┌─ EXERCISE PASSAGE

2. Any third party to whom the Disputed Information has been disclosed by counsel for the Applicants shall forthwith destroy the Disputed Information, and counsel for the Applicants shall confirm to the Court that this has been done.
3. The Disputed Information shall be preserved in its original electronic format and sealed by the Registry pending further direction or order of the Court.
4. Counsel for the parties shall inform the Registry of their mutual availability for a case management conference in both proceedings during the week of February 8, 2021.
[14] The case management conference referred to in paragraph 4 of the February 6, 2021 order was held on February 8, 2021 and resulted in an order of that date which provided, among other things, that the Minister should prepare and file corrected supplementary tribunal records (the Second STR) and serve and file motions (if any) for further injunctive relief “arising from the allegedly inadvertent disclosure of information that occurred on February 5, 2021”
: Appeal Book at p. 120.

└─
┌─ DATA PROVIDED

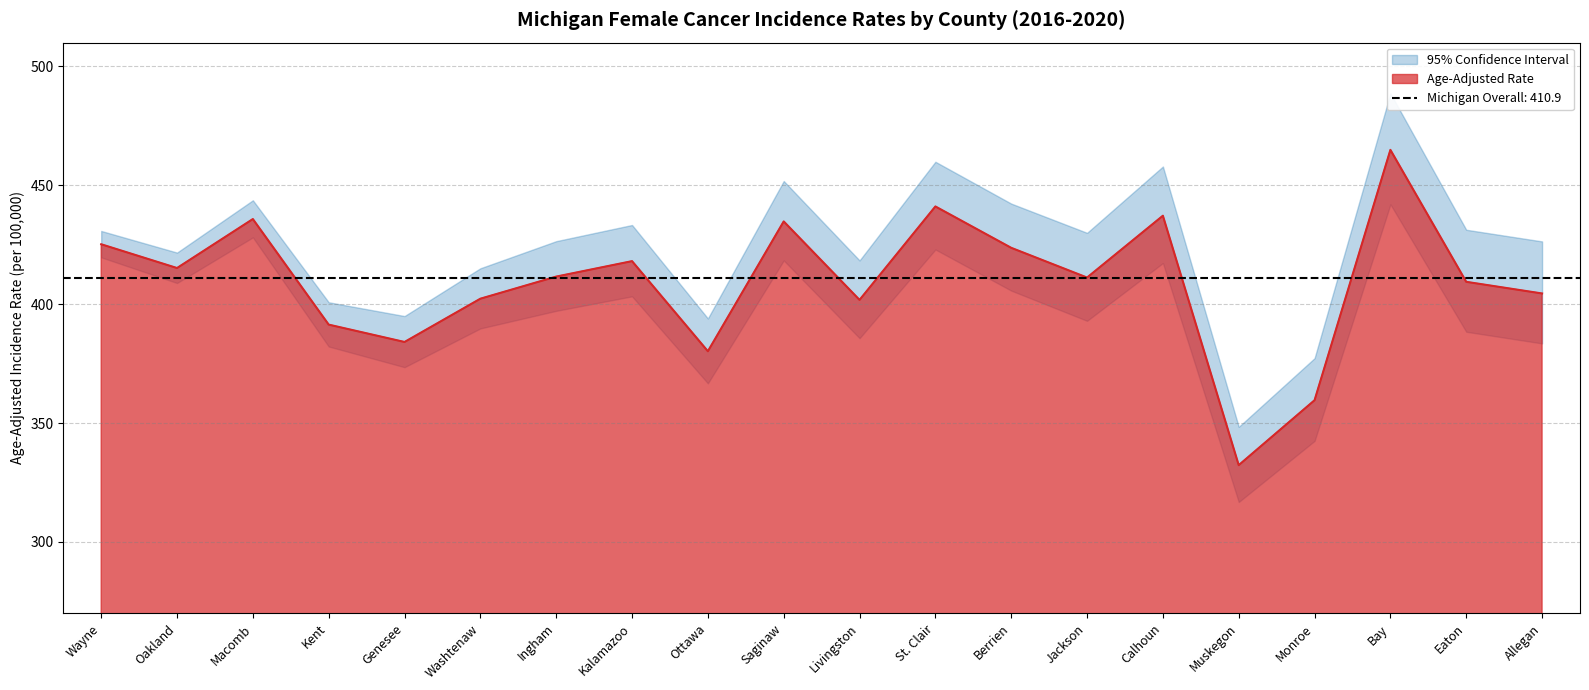

What is the highest value of the Age-Adjusted Rate series?

464.9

└─

**LIST OF TASKS**:
1) Transcribe the court excerpt between "4. Counsel for" and "Book at p. 120.", inclusive.
2) According to the court excerpt, on what date was the case management conference held?
3) Take the court excerpt further, starting from its final sentence.

**ANSWER SET**:
1)
4. Counsel for the parties shall inform the Registry of their mutual availability for a case management conference in both proceedings during the week of February 8, 2021.
[14] The case management conference referred to in paragraph 4 of the February 6, 2021 order was held on February 8, 2021 and resulted in an order of that date which provided, among other things, that the Minister should prepare and file corrected supplementary tribunal records (the Second STR) and serve and file motions (if any) for further injunctive relief “arising from the allegedly inadvertent disclosure of information that occurred on February 5, 2021”
: Appeal Book at p. 120.

2) February 8, 2021

3)
[15] In correspondence dated February 12, 2021, counsel for the Minister advised the Court that in the course of preparing the Second STR, it was discovered that the original tribunal record and the First STR contained additional information which was not redacted but which was nonetheless confidential or personal. In that letter, counsel for the Minister reported that efforts to retrieve the original tribunal record and the First STR, or to obtain its destruction, were unsuccessful. As a result, the letter informally requested that the February 6, 2021 order (see paragraph 13 above) be varied as follows:
1. Counsel for the Applicants shall maintain the Disputed information in a separate, secure folder destroy the tribunal records in both IMM-2967-19 and IMM- 5570-19 (“Tribunal Records”), transmitted on February 5, 2021, including copies provided as exhibits in the public versions of section 87 IRPA motion materials served and filed by the Respondents on February 5, 2021, and counsel for the Applicants shall confirm that this has been done. No person, including counsel for the Applicants, shall review the Disputed Information contained in the separate, secure folder pending further order or direction from the Court.
2. Anyone, including, but not limited to, identified and unidentified third parties, such as Dr. Gábor Lukács, his legal counsel, and Dr. Lukács’ father, destroy the Tribunal Records and any copies, notes, summaries, or other products derived from the Tribunal Records in any form.
3. Dr. Lukács, or counsel for the Applicants identify, with name and contact information, anyone to whom they transmitted the Tribunal Records.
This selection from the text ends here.